• _Explorar el material_
- 1) Convierte en una lista breve el párrafo del texto sobre los héroes cotidianos que comienza con «Son personas que honran su palabra», sin perder sus ideas principales.
- 2) Retoma el texto sobre los héroes cotidianos y continúalo a partir de su última oración.

• _Sección del documento_
Vivimos rodeados de actos heroicos. Quienes los protagonizan van a trabajar todos los días, procuran el sustento de sus hogares, sonríen a pesar del cansancio y conocen el desvelo porque aman.
Son personas que honran su palabra, rinden cuentas y rectifican. El deber lo hacen suyo, no lo recargan a otros. Estas acciones son heroicas porque no requieren reconocimiento público. Su raíz es la integridad. Su sede, la conciencia.
Podríamos asombrarnos de la gran cantidad de héroes que nos circundan. Quienes siembran y cocinan lo que comemos, recogen la basura, protegen y exponen sus vidas por una comunidad o aman sus aulas.
El héroe no está en un pedestal, no es una persona excepcional, sino humana, limitada, vacilante, imperfecta y perfectible. Es amiga de la sencillez y la normalidad, no así del espectáculo, y prefiere el respeto a la admiración.

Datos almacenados
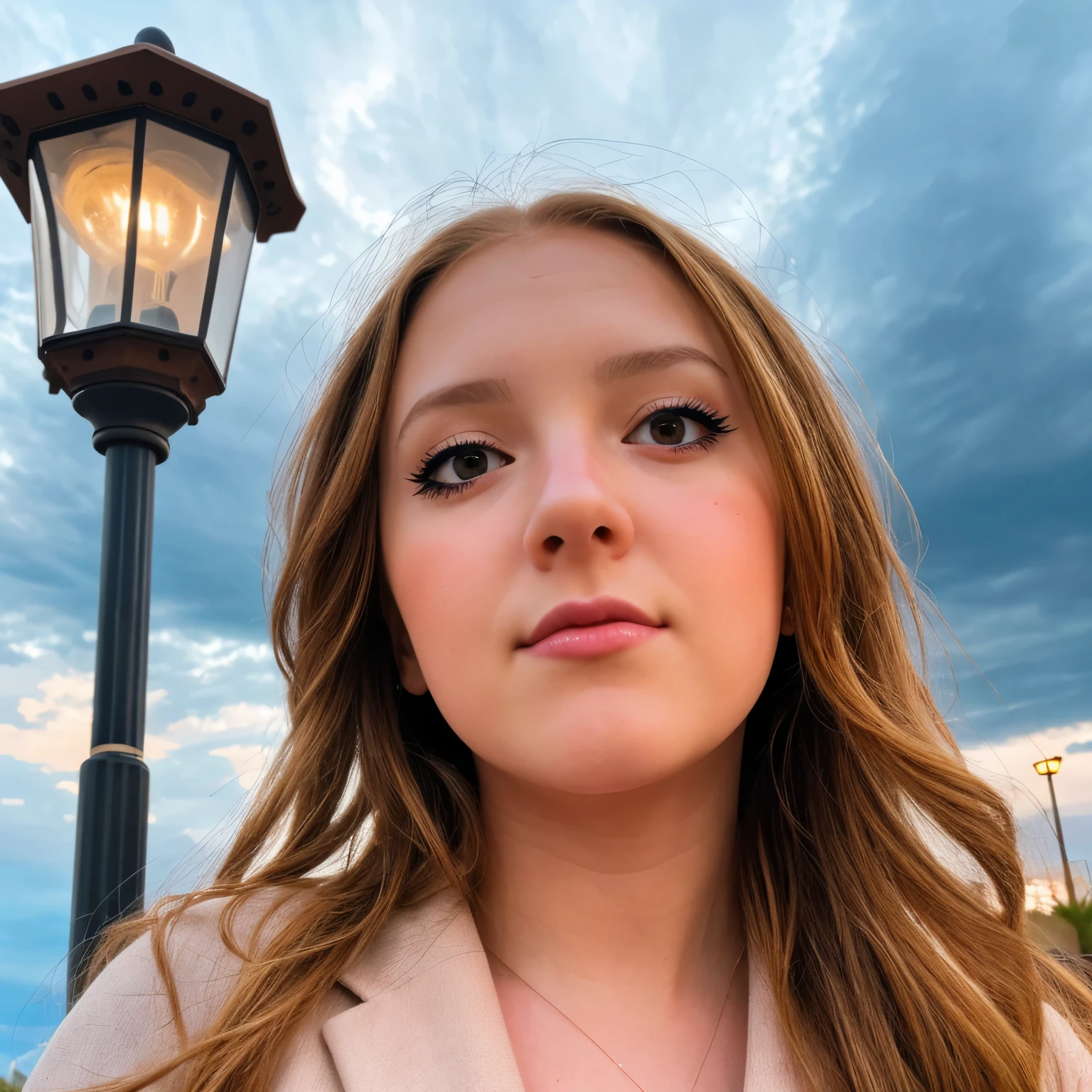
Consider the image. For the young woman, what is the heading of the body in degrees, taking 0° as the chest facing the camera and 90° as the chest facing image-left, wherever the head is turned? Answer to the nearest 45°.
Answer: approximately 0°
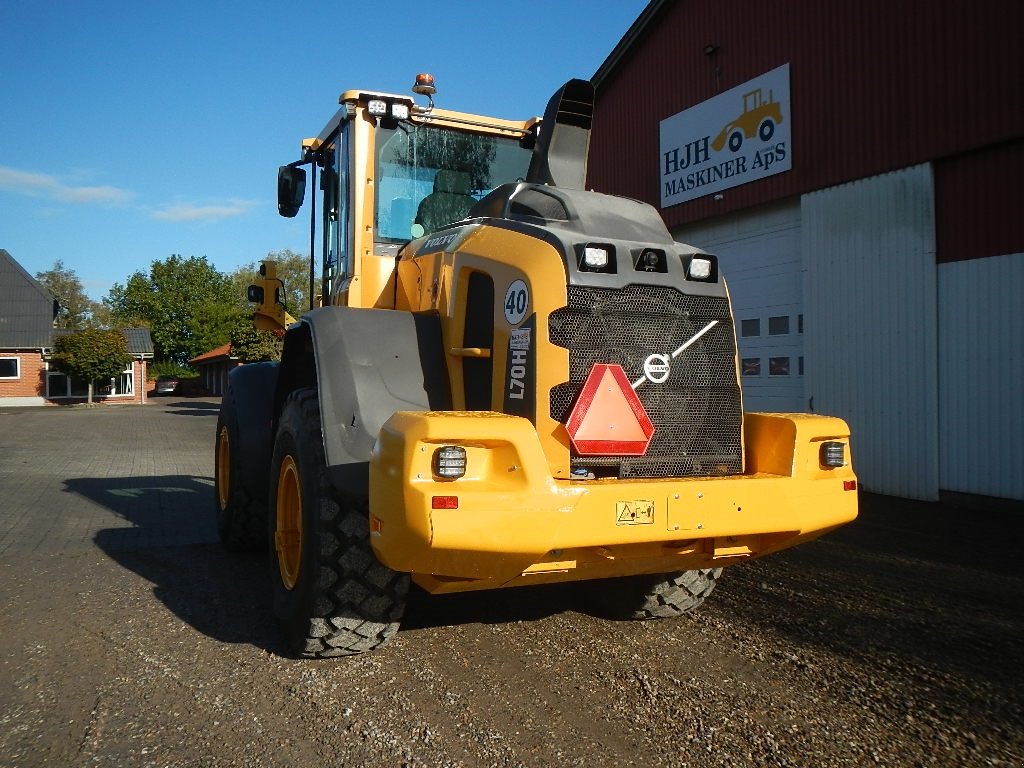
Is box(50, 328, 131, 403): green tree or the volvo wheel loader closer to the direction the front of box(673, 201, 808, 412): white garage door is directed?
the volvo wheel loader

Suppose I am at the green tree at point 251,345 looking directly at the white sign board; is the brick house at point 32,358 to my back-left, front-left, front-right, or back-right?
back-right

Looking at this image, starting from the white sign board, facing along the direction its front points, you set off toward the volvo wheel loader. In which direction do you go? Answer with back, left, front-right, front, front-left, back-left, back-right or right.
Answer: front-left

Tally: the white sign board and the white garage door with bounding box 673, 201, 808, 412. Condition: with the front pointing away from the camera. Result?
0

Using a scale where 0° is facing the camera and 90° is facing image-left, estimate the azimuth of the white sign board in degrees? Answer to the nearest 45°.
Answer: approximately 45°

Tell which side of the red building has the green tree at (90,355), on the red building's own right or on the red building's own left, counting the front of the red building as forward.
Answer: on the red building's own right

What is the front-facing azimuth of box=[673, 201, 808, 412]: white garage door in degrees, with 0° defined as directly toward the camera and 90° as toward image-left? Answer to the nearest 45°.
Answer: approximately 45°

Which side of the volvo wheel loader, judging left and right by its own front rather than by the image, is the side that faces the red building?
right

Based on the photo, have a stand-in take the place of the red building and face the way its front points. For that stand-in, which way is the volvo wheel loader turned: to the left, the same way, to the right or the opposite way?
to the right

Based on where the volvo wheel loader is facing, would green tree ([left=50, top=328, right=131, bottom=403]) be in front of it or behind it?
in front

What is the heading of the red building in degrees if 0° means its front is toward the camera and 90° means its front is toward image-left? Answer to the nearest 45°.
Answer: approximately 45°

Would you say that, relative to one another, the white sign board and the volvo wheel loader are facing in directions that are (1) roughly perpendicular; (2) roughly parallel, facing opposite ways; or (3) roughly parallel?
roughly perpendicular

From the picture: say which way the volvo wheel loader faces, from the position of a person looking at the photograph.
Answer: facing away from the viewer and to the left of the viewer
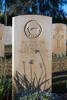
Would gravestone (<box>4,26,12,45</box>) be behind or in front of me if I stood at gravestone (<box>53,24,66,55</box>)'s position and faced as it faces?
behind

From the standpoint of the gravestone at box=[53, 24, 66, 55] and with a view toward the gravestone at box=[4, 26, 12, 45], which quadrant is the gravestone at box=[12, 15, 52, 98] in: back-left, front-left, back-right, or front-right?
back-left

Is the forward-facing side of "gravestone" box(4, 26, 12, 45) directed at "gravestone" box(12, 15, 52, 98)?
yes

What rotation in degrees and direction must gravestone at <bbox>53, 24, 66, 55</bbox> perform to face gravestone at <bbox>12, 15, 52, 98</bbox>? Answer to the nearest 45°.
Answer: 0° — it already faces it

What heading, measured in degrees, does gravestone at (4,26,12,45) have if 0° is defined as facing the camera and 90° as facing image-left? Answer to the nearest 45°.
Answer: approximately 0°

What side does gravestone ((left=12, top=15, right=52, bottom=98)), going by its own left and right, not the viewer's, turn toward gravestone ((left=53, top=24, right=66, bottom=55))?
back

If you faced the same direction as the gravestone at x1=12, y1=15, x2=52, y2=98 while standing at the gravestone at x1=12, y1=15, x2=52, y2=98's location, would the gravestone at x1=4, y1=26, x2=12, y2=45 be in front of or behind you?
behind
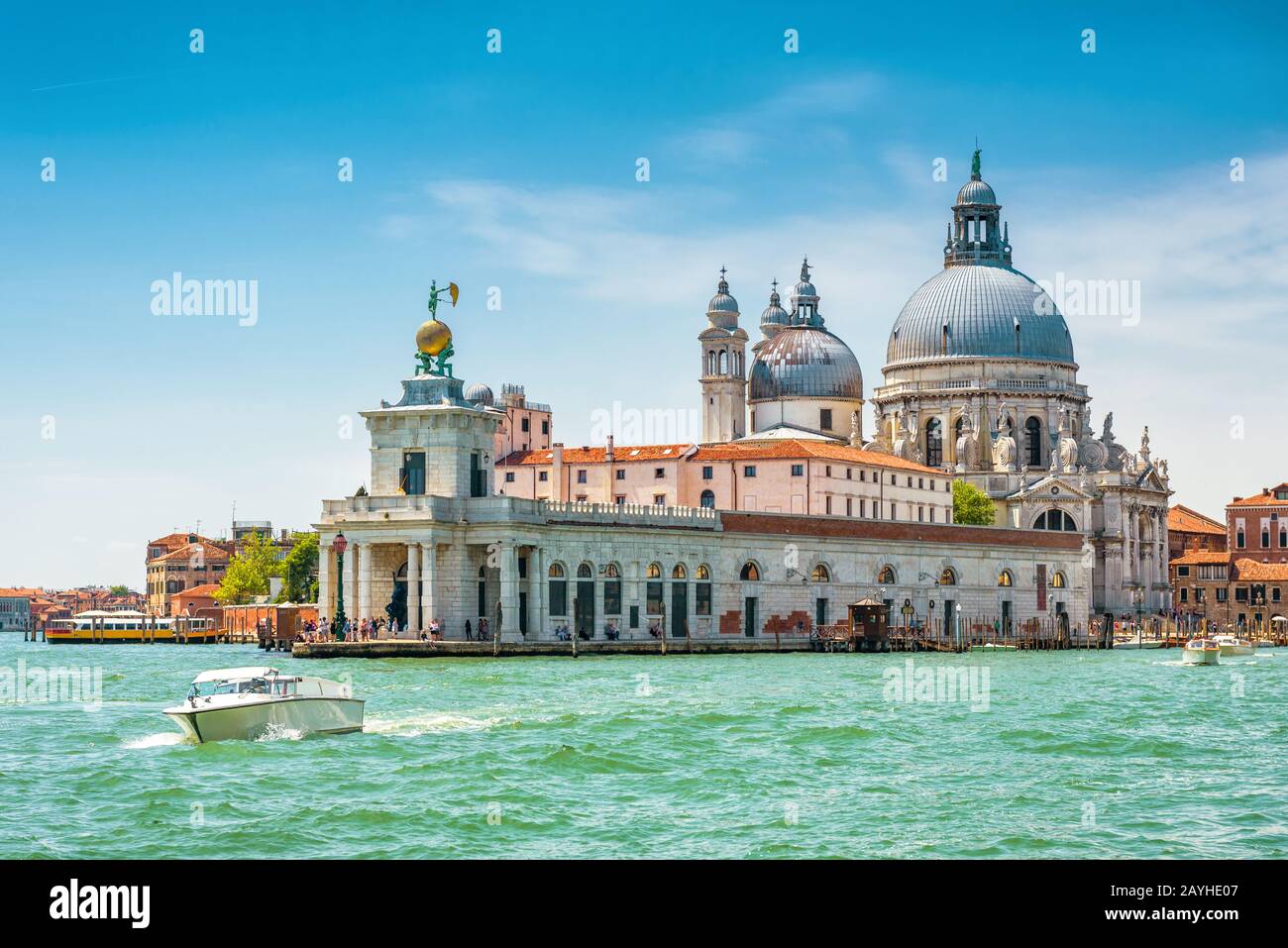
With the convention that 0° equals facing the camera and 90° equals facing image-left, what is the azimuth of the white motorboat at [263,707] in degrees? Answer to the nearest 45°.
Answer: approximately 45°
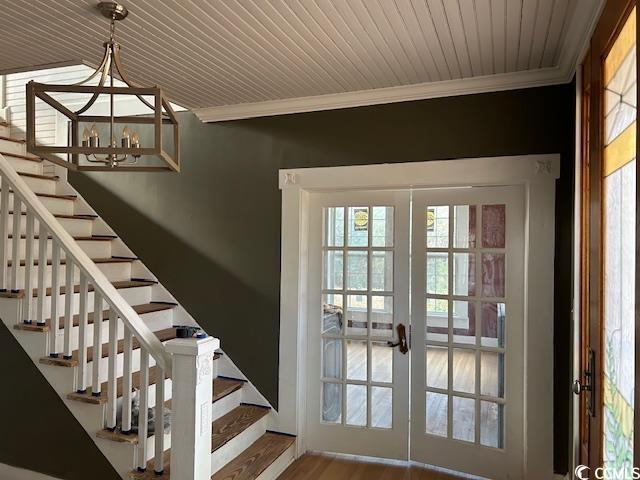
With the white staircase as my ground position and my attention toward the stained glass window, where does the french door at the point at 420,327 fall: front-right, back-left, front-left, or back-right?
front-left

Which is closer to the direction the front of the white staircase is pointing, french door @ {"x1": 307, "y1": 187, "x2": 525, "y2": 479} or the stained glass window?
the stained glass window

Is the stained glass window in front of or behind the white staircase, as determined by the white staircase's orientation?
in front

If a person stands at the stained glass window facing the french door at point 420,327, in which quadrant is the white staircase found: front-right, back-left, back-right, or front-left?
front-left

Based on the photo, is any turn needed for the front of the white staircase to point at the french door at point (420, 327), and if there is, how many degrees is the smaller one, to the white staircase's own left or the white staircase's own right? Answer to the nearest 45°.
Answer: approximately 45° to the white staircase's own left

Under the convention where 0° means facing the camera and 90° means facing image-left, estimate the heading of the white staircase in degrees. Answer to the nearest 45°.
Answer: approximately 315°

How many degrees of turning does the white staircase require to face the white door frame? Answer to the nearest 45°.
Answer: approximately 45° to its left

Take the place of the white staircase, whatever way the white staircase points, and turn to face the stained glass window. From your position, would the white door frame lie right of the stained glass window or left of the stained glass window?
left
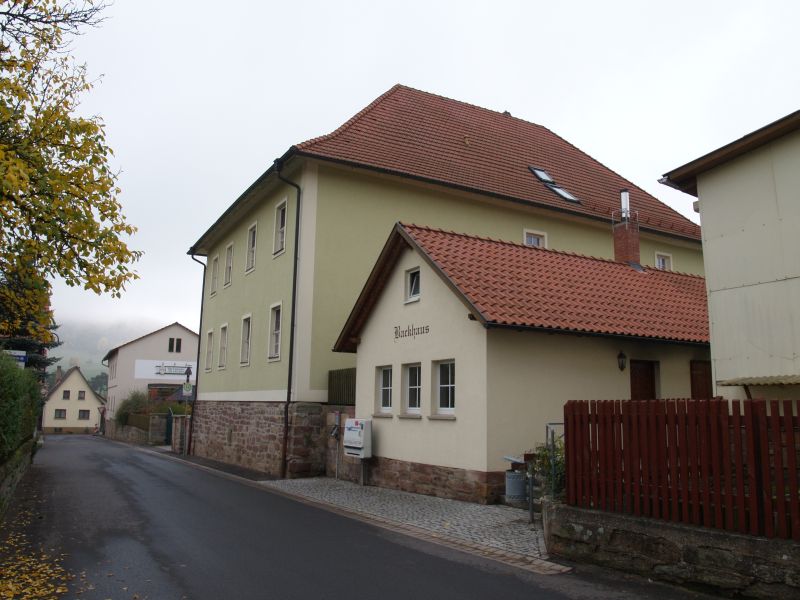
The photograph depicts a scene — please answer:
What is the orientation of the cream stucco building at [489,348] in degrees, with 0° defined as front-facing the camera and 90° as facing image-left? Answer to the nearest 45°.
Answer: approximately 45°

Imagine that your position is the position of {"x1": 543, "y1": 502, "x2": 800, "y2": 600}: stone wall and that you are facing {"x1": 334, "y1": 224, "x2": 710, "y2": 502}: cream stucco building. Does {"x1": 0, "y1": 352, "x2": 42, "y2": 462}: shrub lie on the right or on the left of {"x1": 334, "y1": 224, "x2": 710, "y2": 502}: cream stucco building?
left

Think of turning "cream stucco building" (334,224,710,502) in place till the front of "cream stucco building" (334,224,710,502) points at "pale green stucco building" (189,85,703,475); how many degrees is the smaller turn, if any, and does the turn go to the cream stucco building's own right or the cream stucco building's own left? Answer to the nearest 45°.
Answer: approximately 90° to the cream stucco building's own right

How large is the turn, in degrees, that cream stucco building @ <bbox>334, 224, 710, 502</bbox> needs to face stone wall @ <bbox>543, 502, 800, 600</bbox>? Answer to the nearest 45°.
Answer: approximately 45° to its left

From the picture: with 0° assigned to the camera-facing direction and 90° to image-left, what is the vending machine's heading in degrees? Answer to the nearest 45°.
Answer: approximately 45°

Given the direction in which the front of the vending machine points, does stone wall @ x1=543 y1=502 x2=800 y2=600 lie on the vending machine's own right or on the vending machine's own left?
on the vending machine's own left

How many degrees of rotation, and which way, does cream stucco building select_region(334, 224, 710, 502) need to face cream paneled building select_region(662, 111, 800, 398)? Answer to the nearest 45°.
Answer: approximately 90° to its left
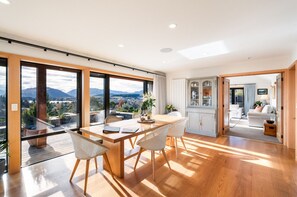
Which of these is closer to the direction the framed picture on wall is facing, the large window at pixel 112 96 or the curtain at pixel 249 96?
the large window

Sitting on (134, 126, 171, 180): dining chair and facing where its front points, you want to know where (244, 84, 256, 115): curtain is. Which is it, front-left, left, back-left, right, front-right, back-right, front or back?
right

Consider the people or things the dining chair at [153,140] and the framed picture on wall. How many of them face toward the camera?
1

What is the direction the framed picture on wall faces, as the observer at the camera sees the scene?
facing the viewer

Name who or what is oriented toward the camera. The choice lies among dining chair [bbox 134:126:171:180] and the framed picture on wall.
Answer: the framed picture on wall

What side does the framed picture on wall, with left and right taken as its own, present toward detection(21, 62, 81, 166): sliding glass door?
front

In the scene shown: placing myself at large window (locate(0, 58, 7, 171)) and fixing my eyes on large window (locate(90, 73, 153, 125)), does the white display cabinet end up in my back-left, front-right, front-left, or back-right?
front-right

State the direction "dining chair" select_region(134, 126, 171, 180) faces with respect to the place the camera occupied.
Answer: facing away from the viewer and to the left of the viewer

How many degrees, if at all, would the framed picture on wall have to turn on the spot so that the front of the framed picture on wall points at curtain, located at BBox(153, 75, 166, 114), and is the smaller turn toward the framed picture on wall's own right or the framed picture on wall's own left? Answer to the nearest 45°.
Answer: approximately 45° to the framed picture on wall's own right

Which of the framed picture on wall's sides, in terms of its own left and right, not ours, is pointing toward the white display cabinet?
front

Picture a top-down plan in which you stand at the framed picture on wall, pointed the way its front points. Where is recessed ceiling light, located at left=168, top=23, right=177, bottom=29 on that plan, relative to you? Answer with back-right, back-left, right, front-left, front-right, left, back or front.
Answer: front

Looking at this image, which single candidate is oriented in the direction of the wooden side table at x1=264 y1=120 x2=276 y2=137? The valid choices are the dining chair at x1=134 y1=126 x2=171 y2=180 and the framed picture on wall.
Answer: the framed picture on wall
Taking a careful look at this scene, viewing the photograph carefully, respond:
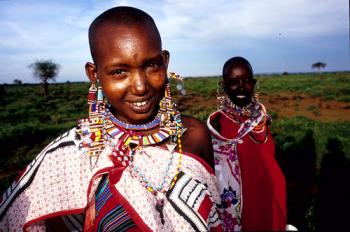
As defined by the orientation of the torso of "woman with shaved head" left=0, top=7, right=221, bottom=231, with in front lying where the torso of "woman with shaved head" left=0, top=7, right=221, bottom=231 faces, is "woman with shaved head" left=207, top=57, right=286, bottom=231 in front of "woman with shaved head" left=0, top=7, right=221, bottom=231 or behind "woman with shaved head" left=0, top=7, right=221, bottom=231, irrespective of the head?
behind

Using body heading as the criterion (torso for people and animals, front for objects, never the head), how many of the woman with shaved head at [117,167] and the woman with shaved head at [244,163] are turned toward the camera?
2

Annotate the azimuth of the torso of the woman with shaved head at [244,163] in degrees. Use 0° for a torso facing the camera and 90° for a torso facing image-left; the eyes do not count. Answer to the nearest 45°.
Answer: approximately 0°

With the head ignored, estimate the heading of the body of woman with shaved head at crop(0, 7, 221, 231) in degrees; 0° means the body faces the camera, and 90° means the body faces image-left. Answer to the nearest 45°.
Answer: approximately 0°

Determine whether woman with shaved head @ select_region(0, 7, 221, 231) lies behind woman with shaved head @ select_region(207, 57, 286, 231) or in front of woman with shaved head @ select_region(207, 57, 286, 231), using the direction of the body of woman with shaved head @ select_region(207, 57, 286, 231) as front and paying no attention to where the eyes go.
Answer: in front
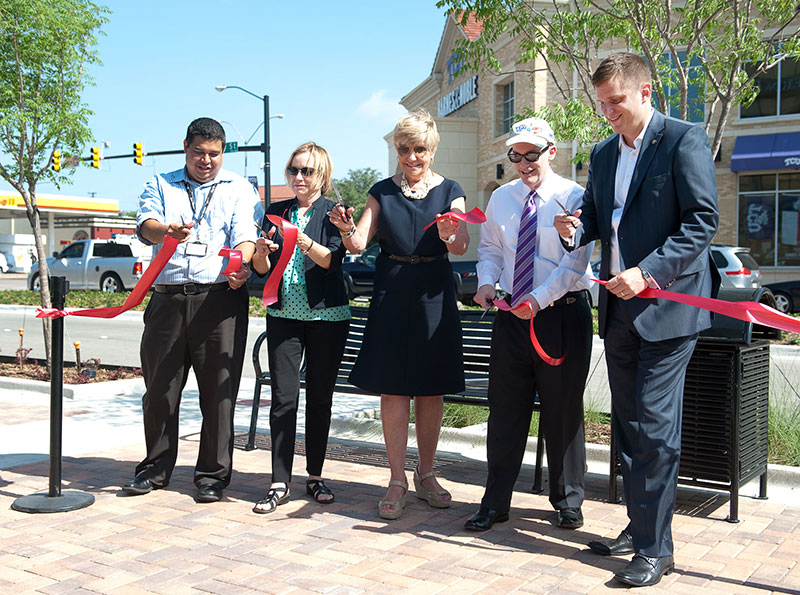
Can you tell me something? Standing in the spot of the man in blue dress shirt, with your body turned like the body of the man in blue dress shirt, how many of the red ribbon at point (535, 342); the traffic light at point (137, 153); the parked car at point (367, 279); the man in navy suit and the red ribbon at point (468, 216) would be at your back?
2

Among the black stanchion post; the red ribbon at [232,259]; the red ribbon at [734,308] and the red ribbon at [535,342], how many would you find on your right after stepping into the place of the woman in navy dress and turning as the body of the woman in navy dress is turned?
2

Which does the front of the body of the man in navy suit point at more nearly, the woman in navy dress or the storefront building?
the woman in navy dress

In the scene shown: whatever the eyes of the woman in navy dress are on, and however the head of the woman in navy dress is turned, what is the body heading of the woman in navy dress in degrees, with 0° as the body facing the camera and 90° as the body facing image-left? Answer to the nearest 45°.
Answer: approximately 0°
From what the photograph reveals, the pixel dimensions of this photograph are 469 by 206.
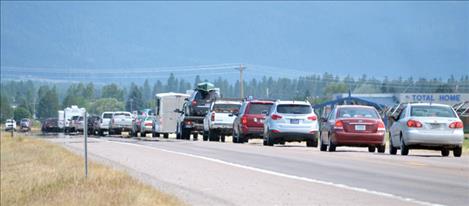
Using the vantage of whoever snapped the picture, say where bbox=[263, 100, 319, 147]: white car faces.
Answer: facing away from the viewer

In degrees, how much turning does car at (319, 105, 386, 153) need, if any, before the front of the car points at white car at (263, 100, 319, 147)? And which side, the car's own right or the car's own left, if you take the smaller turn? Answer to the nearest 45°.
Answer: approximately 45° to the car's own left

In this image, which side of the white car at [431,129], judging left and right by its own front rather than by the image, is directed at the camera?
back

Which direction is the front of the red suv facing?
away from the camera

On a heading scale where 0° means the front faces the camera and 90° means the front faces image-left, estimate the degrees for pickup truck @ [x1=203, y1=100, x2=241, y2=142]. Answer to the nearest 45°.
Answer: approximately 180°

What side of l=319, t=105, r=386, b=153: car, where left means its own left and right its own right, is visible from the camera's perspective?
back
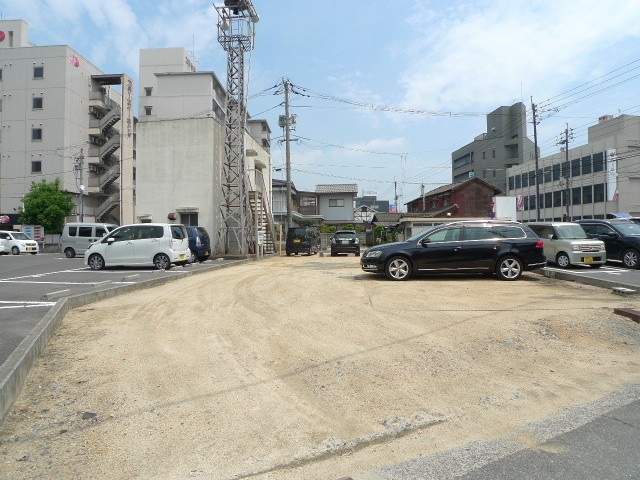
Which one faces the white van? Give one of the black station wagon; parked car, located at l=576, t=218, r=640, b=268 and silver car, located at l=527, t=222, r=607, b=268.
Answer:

• _Resultados por tarea_
- 1)
- Honran su palabra, rinden cuentas y rectifican.
- Asumen el deber como propio y no lo cargan a otros.
- Sus acciones son heroicas porque no requieren reconocimiento público.
- Su raíz es la integridad; su sede, la conciencia.

- 2)
El profesor de Filosofía Política Ari Kohen define a los héroes como “personas que enfrentaron el hecho de su mortalidad, tomaron riesgos serios o superaron grandes dificultades, poniendo todo esto al servicio de un principio”.
El psicólogo Philip Zimbardo opina que el acto heróico debe ser “sociocéntrico”, que defender las ideas civiles más elevadas frente al peligro es el concepto central del heroísmo, y esto último surge cuando se pasa de la pasividad a la acción “simplemente por pura decencia”. Para este psicólogo, los criterios que determinan un acto heróico son voluntariedad, asunción de riesgos, sacrificio, servicio a terceros y ausencia de beneficio personal.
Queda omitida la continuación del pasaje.